New rules to punish those who carry out “coercive and controlling behaviour” towards their partners was “unlikely” to help women report abuse straight away, a minister has said.
Crime prevention minister Lynne Featherstone conceded that the government did not have a “magic wand” to solve the issues surrounding domestic violence, but said it would work towards helping more women come forward to talk about their abuse.
The new measures announced last month by home secretary Theresa May protect domestic violence victims from sustained patterns of psychological abuse and carry a penalty of up to five years in prison and a fine.
Featherstone, who is also the ministerial champion for ending violence against women and girls overseas, returned from a trip to India and Burma last week to see how both countries are tackling the issue of violence against women.
Speaking to Eastern Eye, the minister admitted that it was “unlikely” vulnerable Asian women would come forward to report “coercive and controlling behaviour” straight away.
“I think at this moment in time it is unlikely, but we work towards making it likely,” she said.
“The Home Office is quite clear. Anyone who reports domestic violence, the victim is to be believed, the crime is to be reported and investigated, and people, prosecuted and punished.”
Women’s groups have told EE how many Asian women find it difficult to report abuse because of the shame that they would bring to the family.
Mandy Sanghera, human rights activist and government advisor on vulnerable adults and forced marriages, said: “Women who come here from abroad don’t know the system and sometimes they are scared to report it because they don’t speak English.
“Sometimes they are very financially dependant on their partner. It’s about educating women and letting them know their rights.”
Featherstone revealed how the Home secretary commissioned Her Majesty’s Inspectorate of Constabulary (HMIC) to do an examination of all 43 police forces in how they deal with honour-based violence in Spring this year.
She said: “At this point in time we will wait for the honour-based report from the HMIC inspection of police forces and we’ll see how best to approach the issue of reporting abuse.”
Featherstone added the government was funding “community champions” to work all around the country to raise awareness of the issue and the help available to victims.
“This is one of the great challenges because some of the communities are very closed off. It’s no use me walking in there and saying: ‘This is against the law and it’s a bad thing’,” she said.
“As we modernise, communities have responsibilities themselves to come forward.
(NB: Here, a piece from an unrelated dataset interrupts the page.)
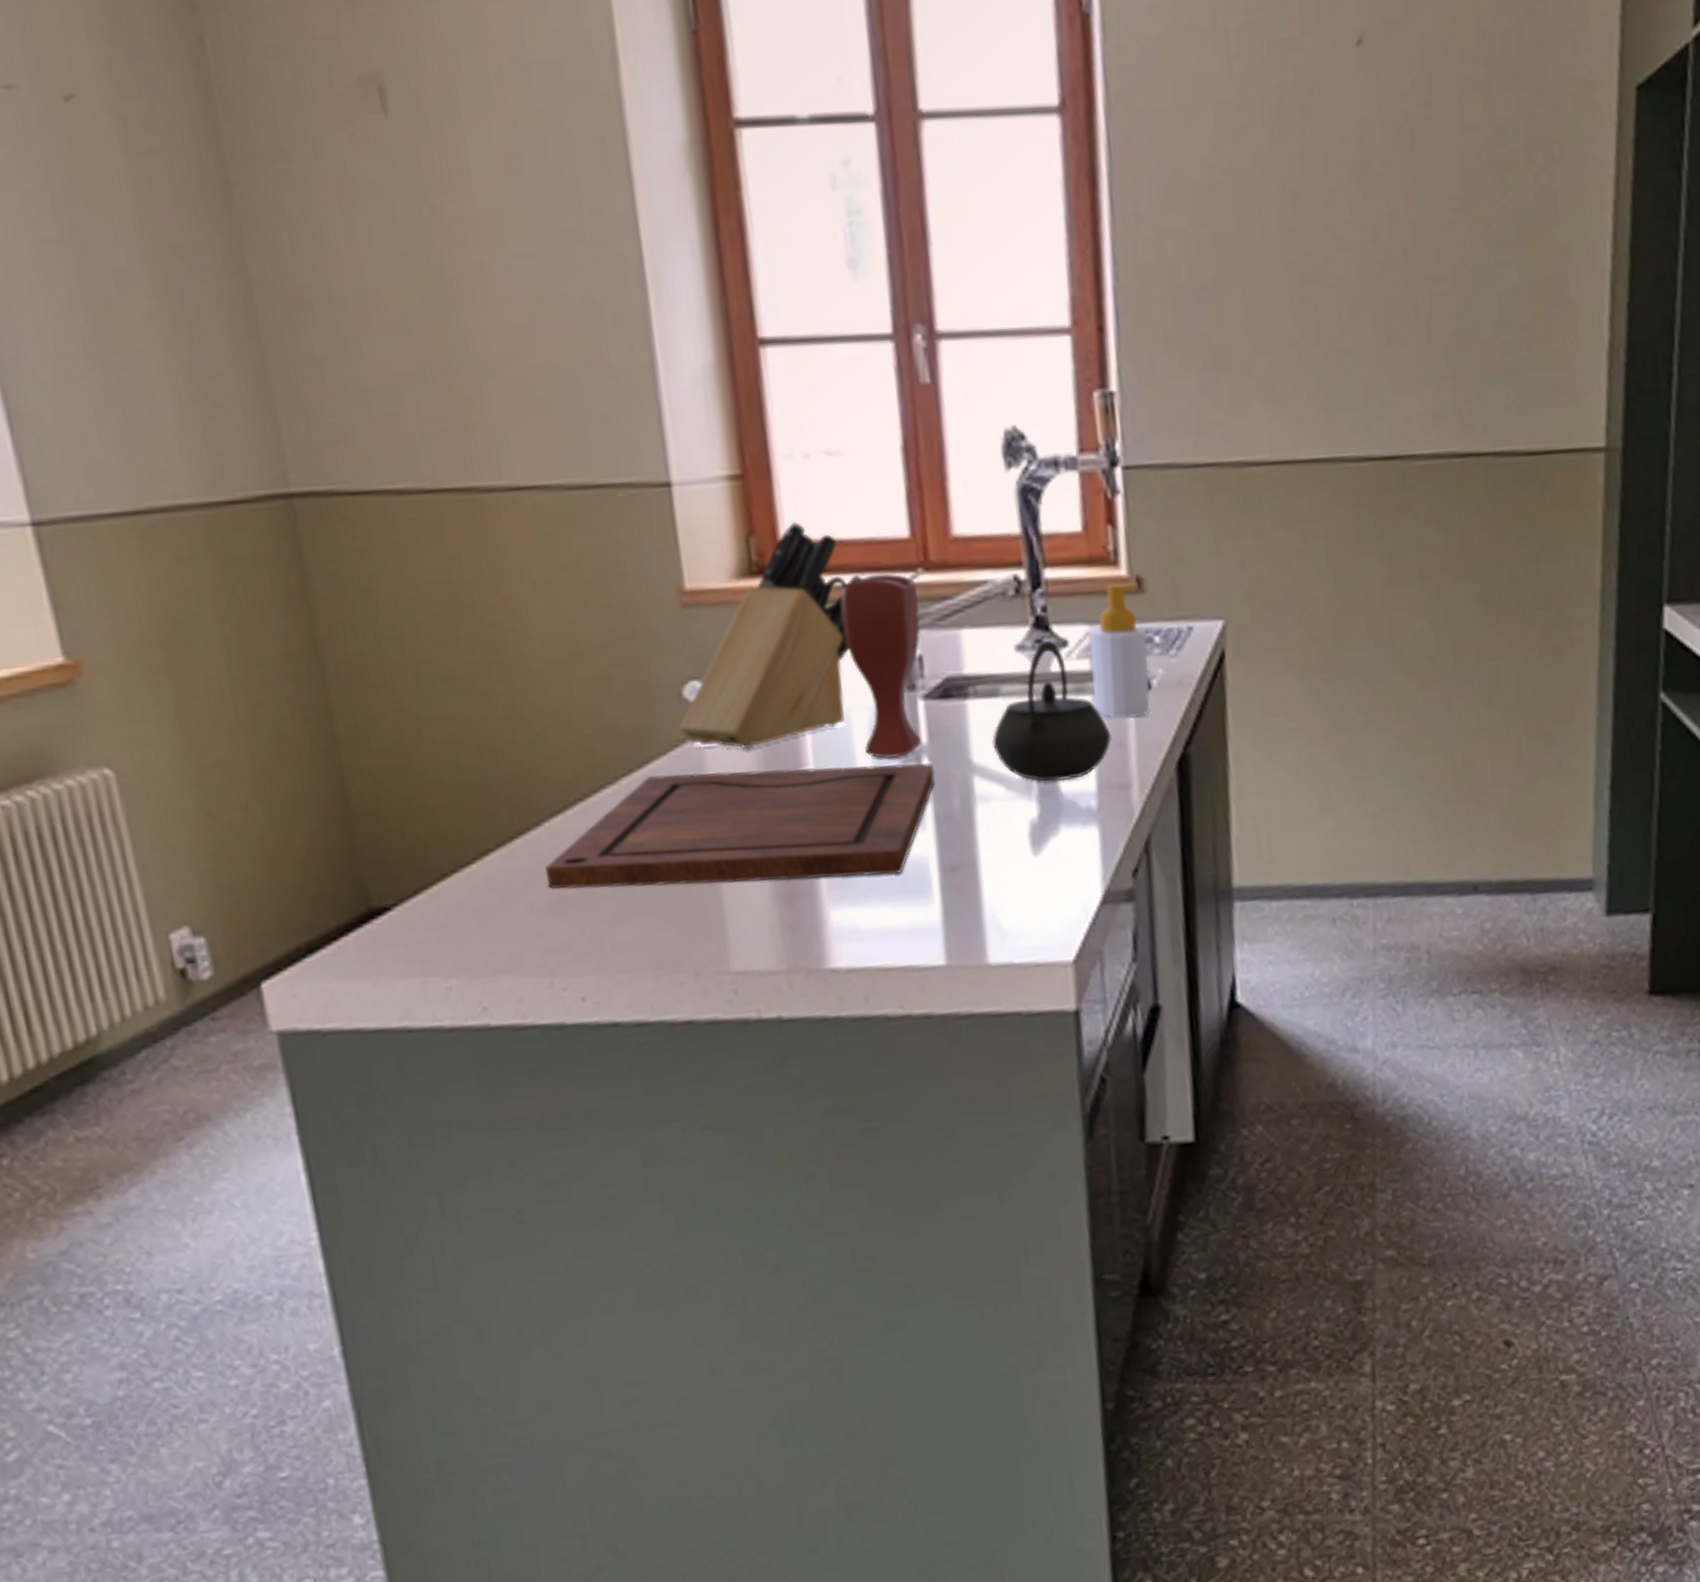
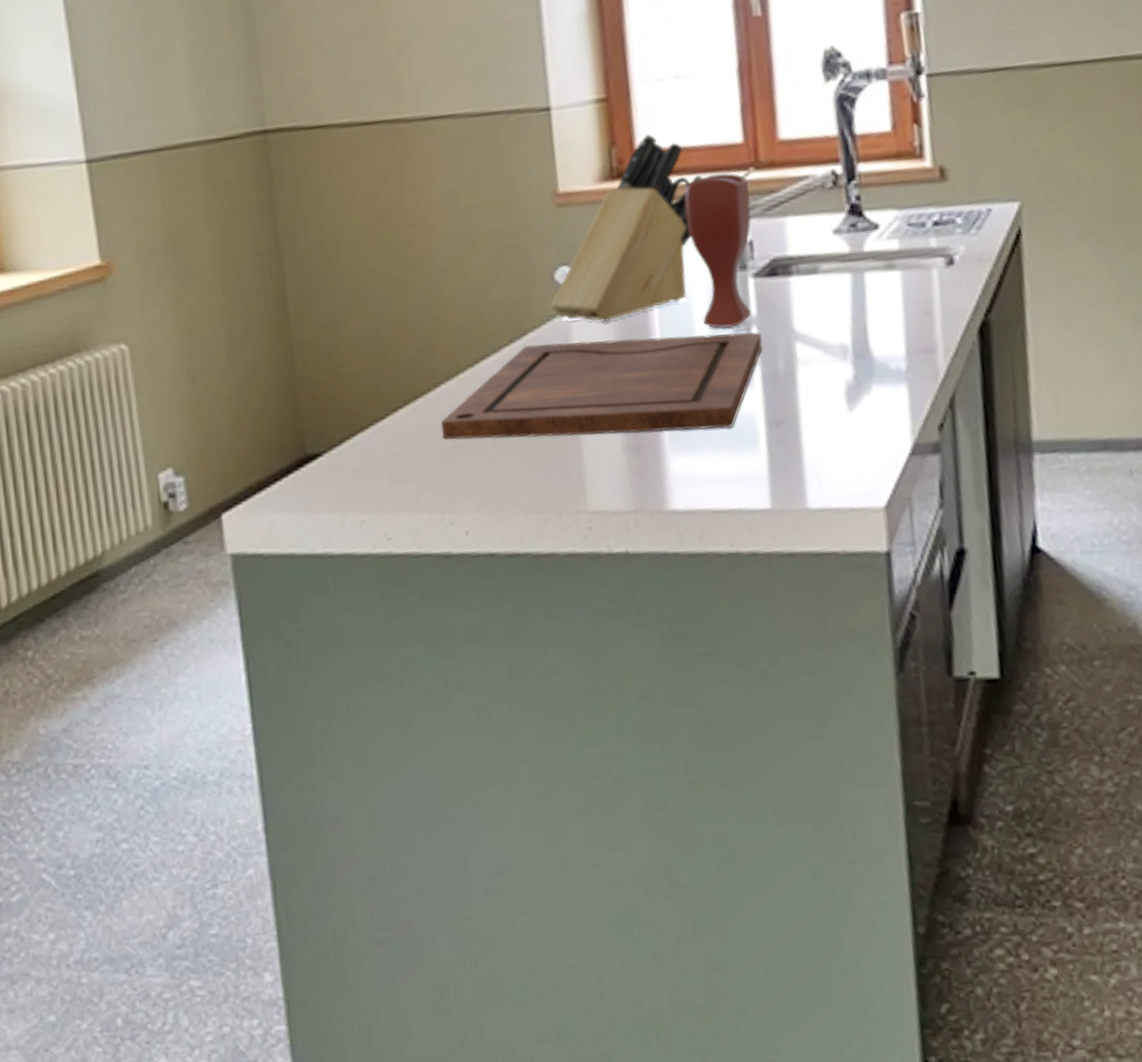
kettle: present [992,641,1113,782] -> none [812,225,920,347]
soap bottle: present [1090,581,1151,719] -> none [899,171,954,291]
The government can’t go behind every door; community elders, faith leaders, everyone has the duty to move forward this agenda.”
The minister, who first visited India in 2011, said she was pleased to see how seriously the country is taking violence against women. During her three-day trip last week, she spoke to Indian ministers, women’s groups and the Dalit community, a socially excluded group of people.
She said: “Indian prime minister Narendra Modi made a very important Independence Day speech last year which highlighted the plight of women.
“I think leadership is one of the great issues in terms of tackling this agenda.
“Quite frankly when you have the top person in the country saying this, it becomes important.
“What we look for now is if that will be delivered as promised. The proof will be in the pudding.”